Partendo da questi presupposti e muovendo verso aspetti più generali, ci si deve altresì domandare in che modo gli operatori privati possano predisporre assetti e procedure suscettibili di assicurare un sistema di controllo interno e gestione dei rischi efficace, nel rispetto di logiche di prevenzione e maggiore responsabilizzazione organizzativa dell’ente, anche all’esito dell’intervenuto ampliamento del catalogo dei reati presupposto.

Orbene, tale sistema non può prescindere da preliminari attività di monitoraggio e mappatura dei potenziali rischi presenti in azienda, nell’ambito di un approccio “risk based”.

Più in particolare, è richiesta l’adozione da parte dell’impresa di misure di self cleaning e gap analysis, a cui deve necessariamente affiancarsi una costante attività di auditing, preordinata alla verifica in merito all’effettiva implementazione delle procedure interne nonché al conseguente rispetto delle stesse.
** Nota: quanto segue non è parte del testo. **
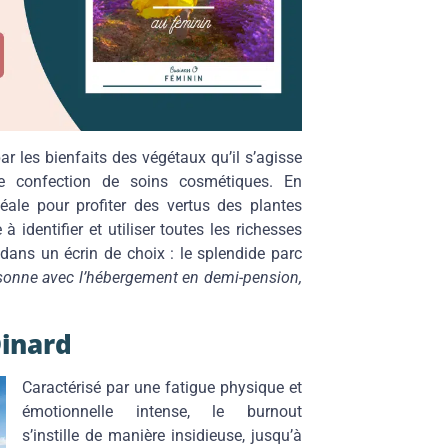
ar les bienfaits des végétaux qu’il s’agisse
de confection de soins cosmétiques. En
éale pour profiter des vertus des plantes
 identifier et utiliser toutes les richesses
dans un écrin de choix : le splendide parc
rsonne avec l’hébergement en demi-pension,
Dinard
Caractérisé par une fatigue physique et
émotionnelle intense, le burnout
s’instille de manière insidieuse, jusqu’à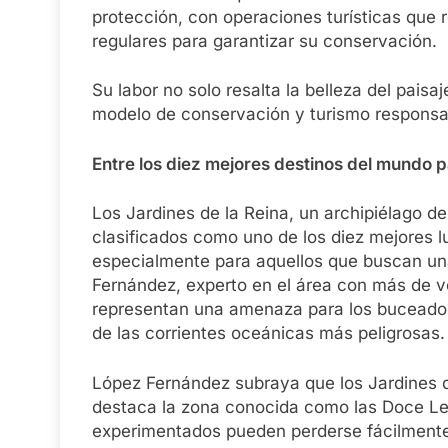
protección, con operaciones turísticas que 
regulares para garantizar su conservación.
Su labor no solo resalta la belleza del pai
modelo de conservación y turismo responsa
Entre los diez mejores destinos del mundo 
Los Jardines de la Reina, un archipiélago d
clasificados como uno de los diez mejores 
especialmente para aquellos que buscan un
Fernández, experto en el área con más de ve
representan una amenaza para los buceador
de las corrientes oceánicas más peligrosas.
López Fernández subraya que los Jardines d
destaca la zona conocida como las Doce Le
experimentados pueden perderse fácilmente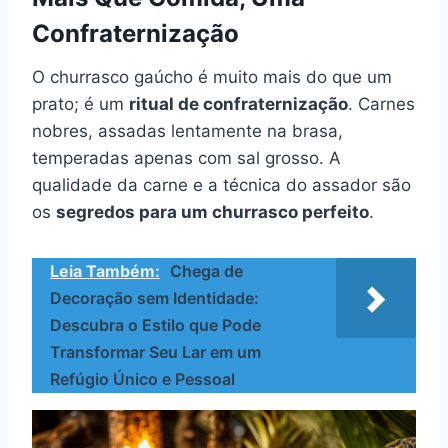
Confraternização
O churrasco gaúcho é muito mais do que um
prato; é um
ritual de confraternização
. Carnes
nobres, assadas lentamente na brasa,
temperadas apenas com sal grosso. A
qualidade da carne e a técnica do assador são
os
segredos para um churrasco perfeito
.
Leia Também:
Chega de
Decoração sem Identidade:
Descubra o Estilo que Pode
Transformar Seu Lar em um
Refúgio Único e Pessoal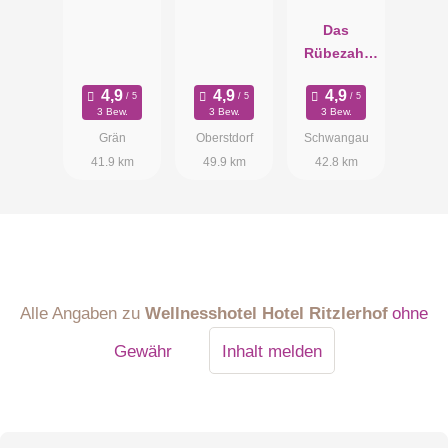
Das
Rübezahl
Romantic
Hideaway &
3 Bew.
3 Bew.
3 Bew.
Boutique
Grän
Oberstdorf
Schwangau
Spa
41.9 km
49.9 km
42.8 km
Alle Angaben zu
Wellnesshotel Hotel Ritzlerhof
ohne
Gewähr
Inhalt melden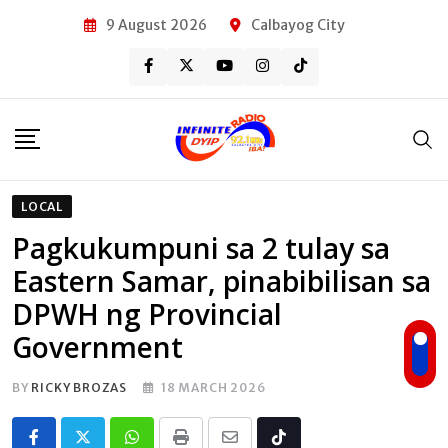
Skip
9 August 2026
Calbayog City
to
content
LOCAL
Pagkukumpuni sa 2 tulay sa
Eastern Samar, pinabibilisan sa
DPWH ng Provincial
Government
BY
RICKY BROZAS
18 MARCH 2026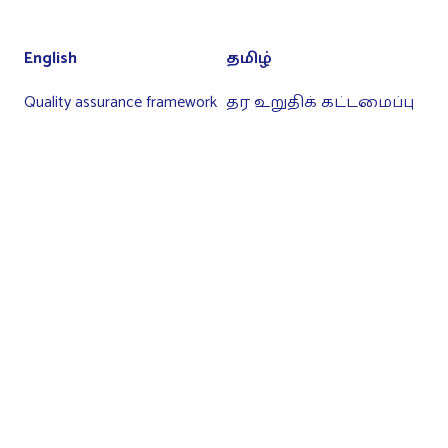
English
தமிழ்
Quality assurance framework
தர உறுதிக் கட்டமைப்பு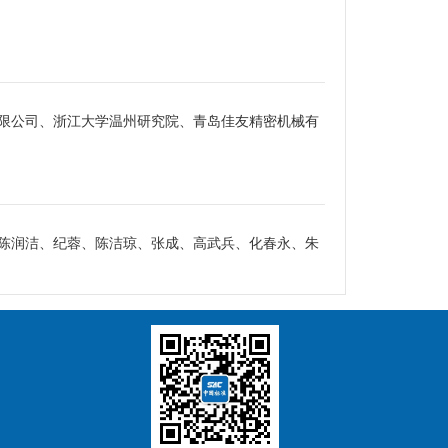
限公司、浙江大学温州研究院、青岛佳友精密机械有
陈润洁、纪蓉、陈洁琼、张成、高武兵、化春永、朱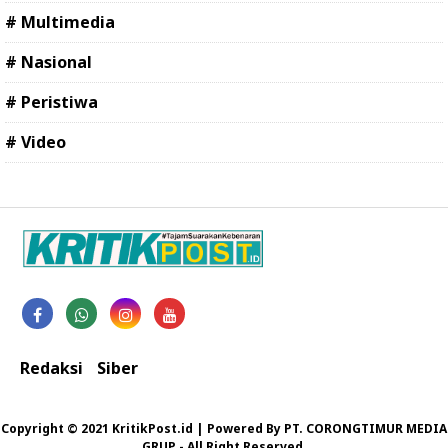
# Multimedia
# Nasional
# Peristiwa
# Video
Redaksi
Siber
Copyright © 2021 KritikPost.id | Powered By PT. CORONGTIMUR MEDIA
GRUP - All Right Reserved.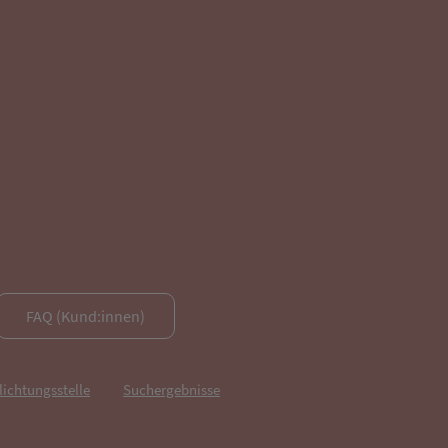
FAQ (Kund:innen)
lichtungsstelle
Suchergebnisse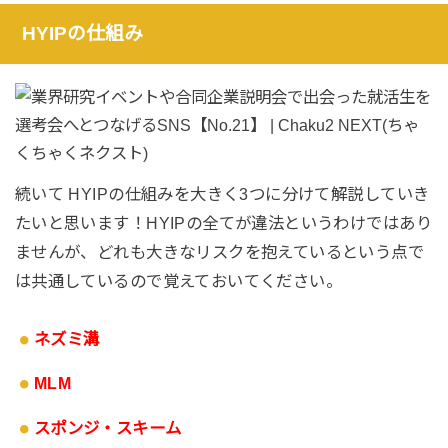
HYIPの仕組み
続いて HYIPの仕組みを大きく3つに分けて解説していき
たいと思います！HYIPの全てが違法というわけではあり
ませんが、どれも大きなリスクを抱えているという点で
は共通しているので覚えておいてください。
ネズミ溝
MLM
スポンジ・スキーム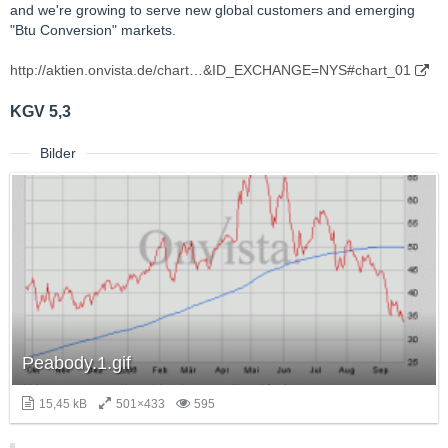
and we're growing to serve new global customers and emerging
"Btu Conversion" markets.
http://aktien.onvista.de/chart…&ID_EXCHANGE=NYS#chart_01
KGV 5,3
Bilder
Peabody.1.gif
15,45 kB
501×433
595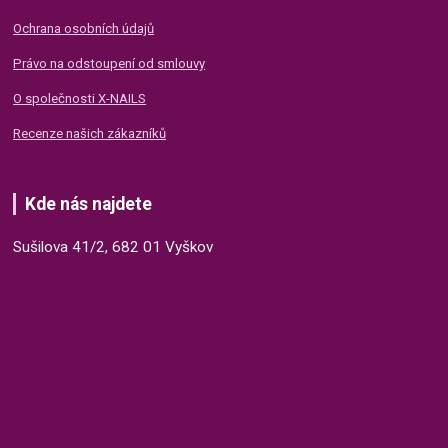
Ochrana osobních údajů
Právo na odstoupení od smlouvy
O společnosti X-NAILS
Recenze našich zákazníků
Kde nás najdete
Sušilova 41/2, 682 01 Vyškov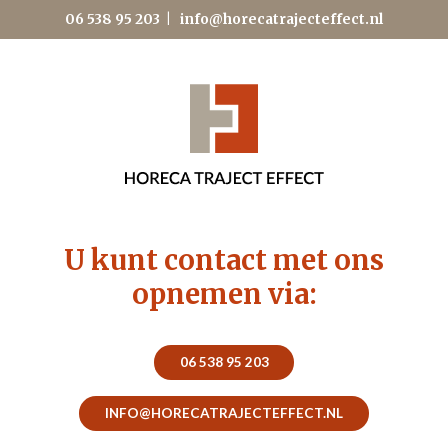
06 538 95 203
|
info@horecatrajecteffect.nl
U kunt contact met ons
opnemen via:
06 538 95 203
INFO@HORECATRAJECTEFFECT.NL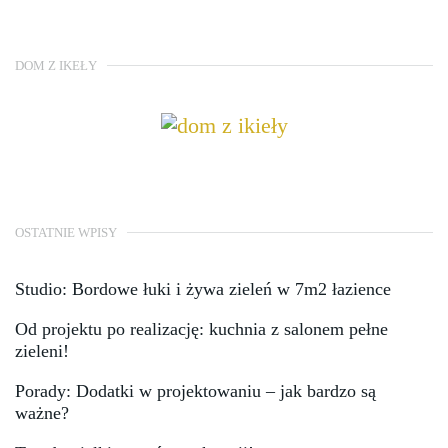
DOM Z IKEŁY
OSTATNIE WPISY
Studio: Bordowe łuki i żywa zieleń w 7m2 łazience
Od projektu po realizację: kuchnia z salonem pełne
zieleni!
Porady: Dodatki w projektowaniu – jak bardzo są
ważne?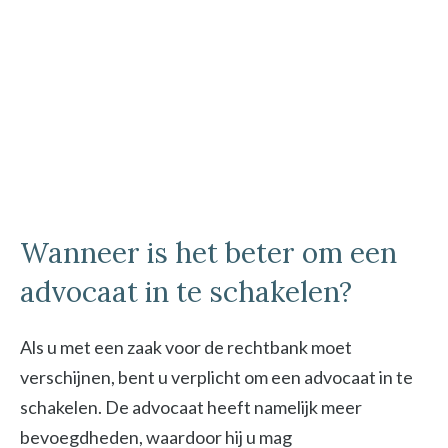
Wanneer is het beter om een
advocaat in te schakelen?
Als u met een zaak voor de rechtbank moet
verschijnen, bent u verplicht om een advocaat in te
schakelen. De advocaat heeft namelijk meer
bevoegdheden, waardoor hij u mag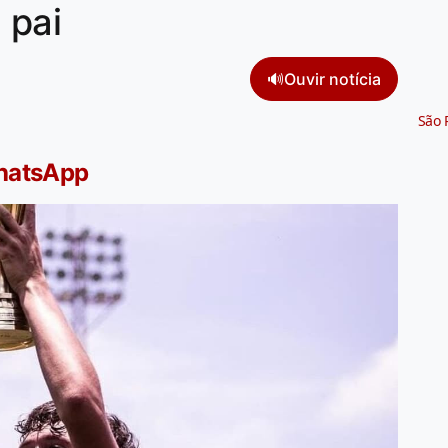
 pai
🔊
Ouvir notícia
São 
WhatsApp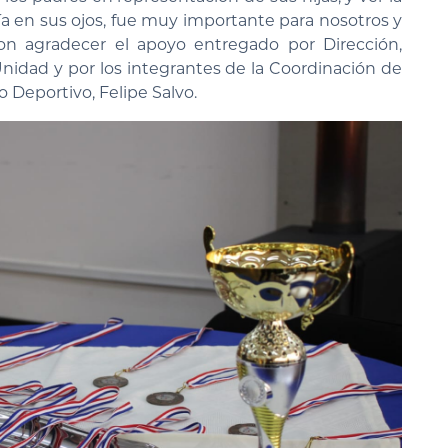
ía en sus ojos, fue muy importante para nosotros y
on agradecer el apoyo entregado por Dirección,
Unidad y por los integrantes de la Coordinación de
 Deportivo, Felipe Salvo.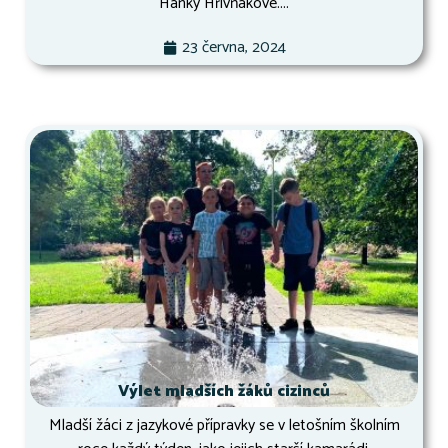
Hanky Hřivňákové....
23 června, 2024
Výlet mladších žáků cizinců
Mladší žáci z jazykové přípravky se v letošním školním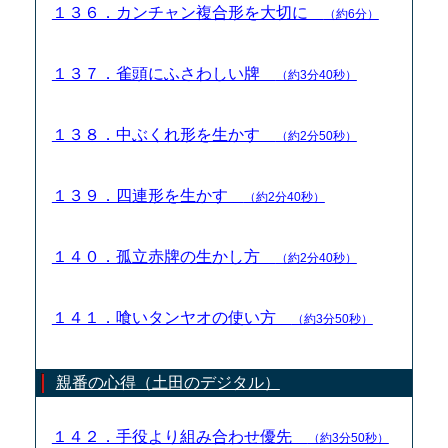
１３６．カンチャン複合形を大切に
（約6分）
１３７．雀頭にふさわしい牌
（約3分40秒）
１３８．中ぶくれ形を生かす
（約2分50秒）
１３９．四連形を生かす
（約2分40秒）
１４０．孤立赤牌の生かし方
（約2分40秒）
１４１．喰いタンヤオの使い方
（約3分50秒）
親番の心得（土田のデジタル）
１４２．手役より組み合わせ優先
（約3分50秒）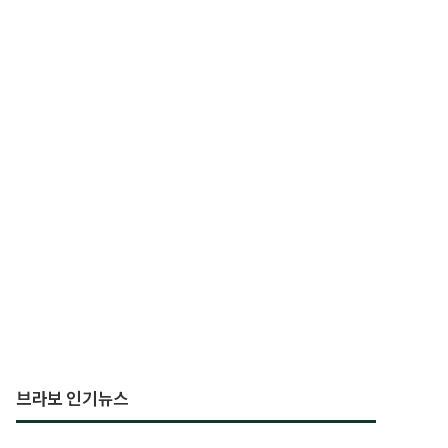
브라보 인기뉴스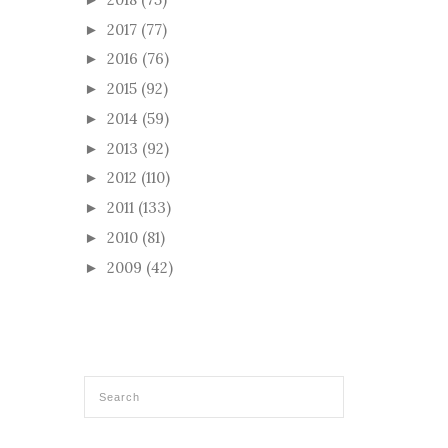
2017
(77)
►
2016
(76)
►
2015
(92)
►
2014
(59)
►
2013
(92)
►
2012
(110)
►
2011
(133)
►
2010
(81)
►
2009
(42)
►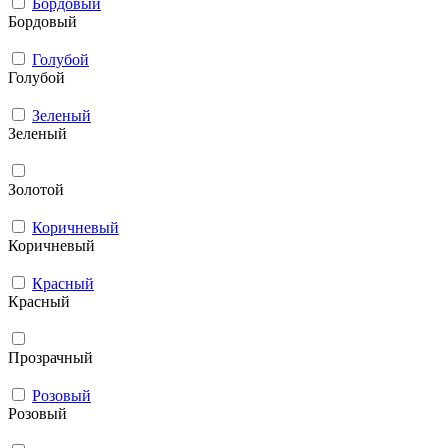
Бордовый
Бордовый
Голубой
Голубой
Зеленый
Зеленый
Золотой
Коричневый
Коричневый
Красный
Красный
Прозрачный
Розовый
Розовый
Fondamentale ai fini di una corretta ed efficace attività di controllo è, inoltre, la costante trasmissione dei flussi informativi tra le funzioni aziendali e, più in generale, l’interazione virtuosa tra i principali soggetti interessati – tra i quali si annoverano i soggetti apicali, la funzione compliance, l’internal auditor, l’organo di controllo e l’ODV.

Il tutto anche attraverso l’individuazione di indicatori di rischio (e di performance) comparabili e quantitativamente misurabili e la predisposizione di best practices aziendali.

In conclusione, la costante evoluzione normativa e il rapido mutamento dei mercati impone agli operatori economici di adottare, previa analisi del contesto di riferimento, un sistema organizzativo il più possibile adeguato alla prevenzione dei rischi tipici dell’attività di impresa, atteso altresì che l’adozione di un sistema di compliance integrata costituisce un indice di maggiore affidabilità.